Planning to win in West Bengal because of reasons that have nothing to do with the actual grassroots strength of the BJP in reality is a risky proposition, bordering on fantastic expectations. Its biggest headache is that the BJP has no ‘face’ in West Bengal. There is not a single appropriate bhadralok, the quintessential cosmopolitan sophisticate, or a local with national stature to represent the party.

The other problem for the BJP is its unfamiliarity with the cultural landscape of the state and its monumental pride in its bhoomiputra icons. A slight to even one is taken as a personal slight to a significantly large number of Bengalis; the apparently simple rural voter and the impatient urban youthful voter are equally touchy about their identity as Bengalis and their pride in their heritage, however it is constructed.

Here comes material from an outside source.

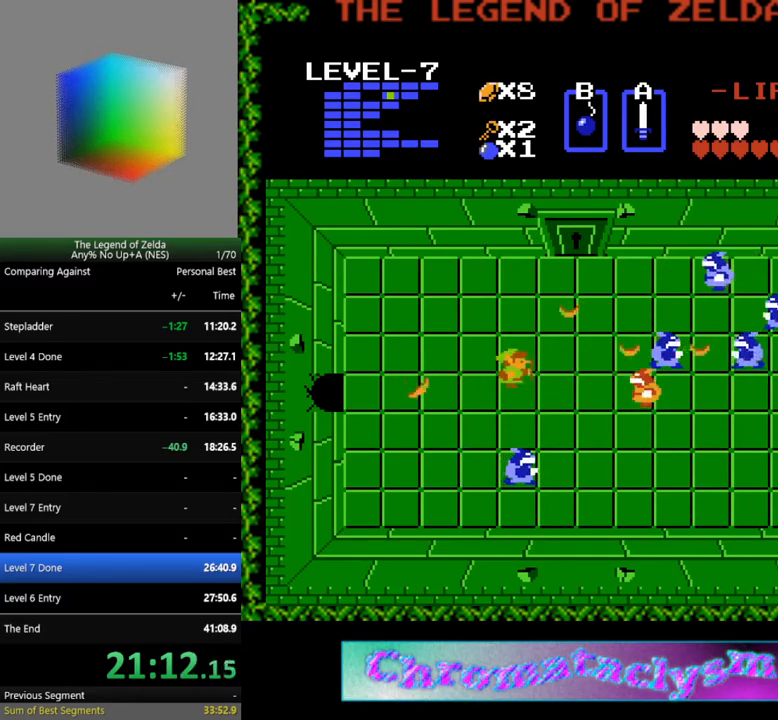
{"buttons": ["DPAD_RIGHT"], "events": [[250, "DPAD_RIGHT", "down"]]}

Any construction of Bengali heritage has to be based on its traditions of tolerance, unity in diversity and harmony, reflected in its politics. The closer it gets to the election the BJP is going to find it harder to crack the enigma of West Bengal politics.

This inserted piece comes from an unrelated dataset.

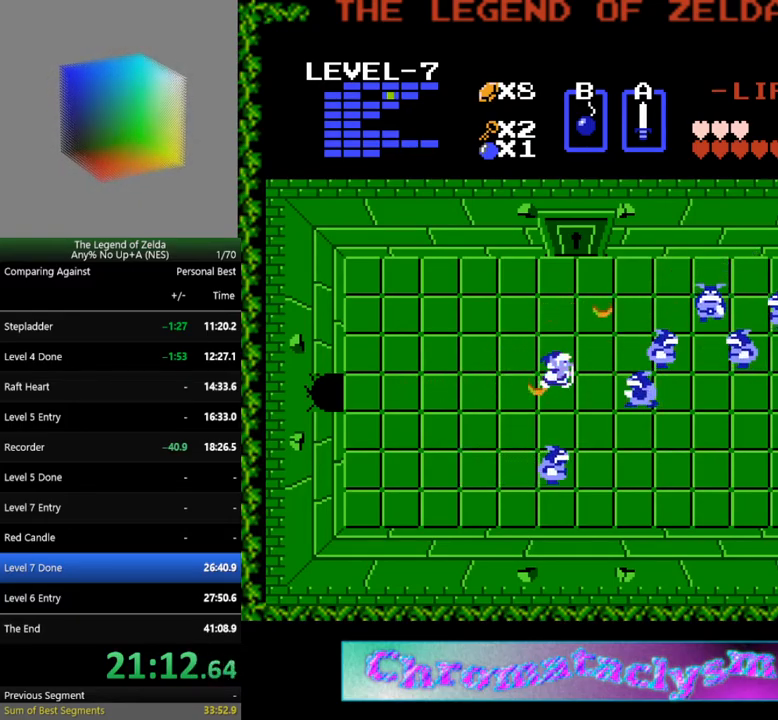
{"buttons": ["DPAD_RIGHT"], "events": [[133, "A", "down"], [150, "DPAD_RIGHT", "up"], [317, "A", "up"], [467, "DPAD_RIGHT", "down"]]}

The iron discipline of the Sangh parivar has prevented a public break out of disquiet about the party’s playbook for West Bengal. The disquiet could be of embarrassing proportions. The gulf separating the local organisation from the central party leadership may not affect the effort that is put in to fight for a win in the West Bengal elections. The apprehension is that the effort could be disproportionate to the outcome.

Shikha Mukherjee is a Kolkata-based commentator.